Guy Steals a Hearse With a Dead Body Still Inside and Who the Fuck Steals a Hearse?
Atlanta – A thief who allegedly stole a hearse from a loading dock at Grady Memorial Hospital in Atlanta on Sunday is in police custody. Willie Watkins, the owner of the funeral home, said the driver, William Lyles, had pulled up to the hospital and a man asked him if he needed help. Lyles said he was fine and went into the hospital morgue to retrieve the body. Lyles returned to the SUV and loaded the body into a gray Ford Flex. He began to walk towards the front to drive off when the same man as earlier took his keys from him, pushed him down and took the SUV. A witness said the same suspect then abandoned the SUV and carjacked another vehicle at the intersection of Piedmont and Auburn avenues.
Watkins said the suspect damaged the hood of the transport vehicle while breaking out of the locked parking lot at the morgue. The suspect, identified as Henry Lyles, was located and arrested Sunday afternoon. “When you think about it. Even the dead cannot rest in peace,” said Watkins. Willie’s brother, Darryl Watkins, spoke to the driver and described how he reacted. “He was in shock and awe, like what’s going on? You know what I mean? He thought the guy was just standing there,” said Watkins, “I understand this guy was already being looked for at Grady Hospital. He might have been a mental patient. We really don’t know.” Watkins said it was tough breaking the news to the deceased man’s family that the body of their loved one was stolen.
Couple things here:
I couldn’t even believe this car was a hearse at first. Hearses should have to be black and boxy and look exactly like they do in the movies so unsuspecting people don’t accidentally buy one at the dealership. This has gotta be a real bummer if you own a Ford Flex, right? You think you’ve got a nice, family friendly SUV to tote the kids back and forth from soccer practice. But in reality everybody you go past thinks you’re headed to a funeral with a stiff in the back. They’re probably expecting somebody that looks like Herman Munster to be behind the wheel. Not a great scenario for some Joe Schmo just trying to cope with a bunch of whiny little shits who keep flicking boogers at the back of his head. On the other hand, there’s not a huge difference in my mind between heading to a funeral and going to an 8 year old’s soccer practice so maybe it is the perfect vehicle to represent the end of life as we know it.
Secondly, who the fuck steals a hearse with a dead guy in it? I can really only think of two scenarios. Option 1 is that he’s just a nutjob. Option 2 (and my preferred scenario) is that there’s potentially a combo chop shop / stolen organ black market readily available in the Atlanta area.

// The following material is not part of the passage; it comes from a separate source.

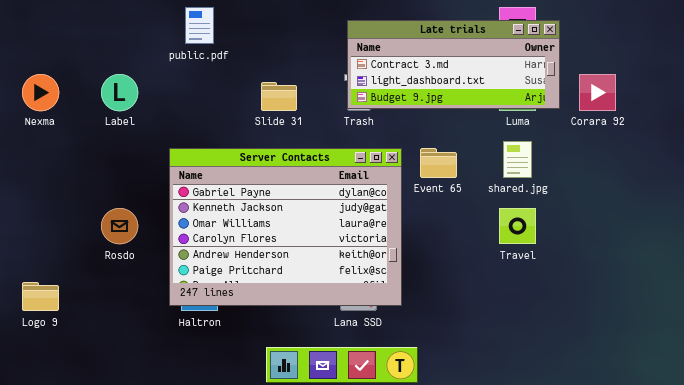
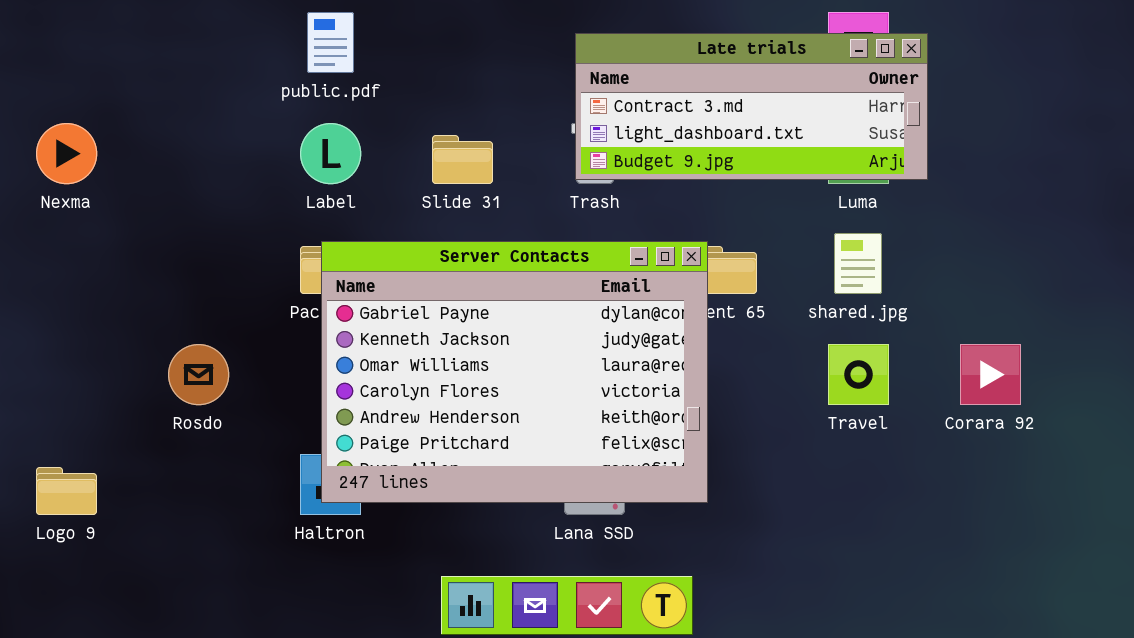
Label: [101,74,138,111] -> [300,123,361,184], moved
Corara 92: [579,74,616,111] -> [960,344,1021,405], moved
Server Contacts: [169,148,402,306] -> [321,241,708,503], moved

That’s like a Wal-Mart for criminal activity. Drugs on aisle 15, human trafficking on aisle 12, and a Coin-Star for money laundering in front of the registers. Sure there’s never enough hired thugs to be cashiers and the lines are really long but you can’t beat that kind of convenience. I just hope all the mom and pop criminal organizations aren’t put out of business by the big bad megastore of debauchery and illicit activity. Because convenience is nice but what’s the guy who’s been selling kidney’s out of his one bedroom apartment gonna do when people can boost cars and bodies and get it all taken care of at a one stop shop? Really gonna tear apart the whole criminal community as we know it. Damn corporations.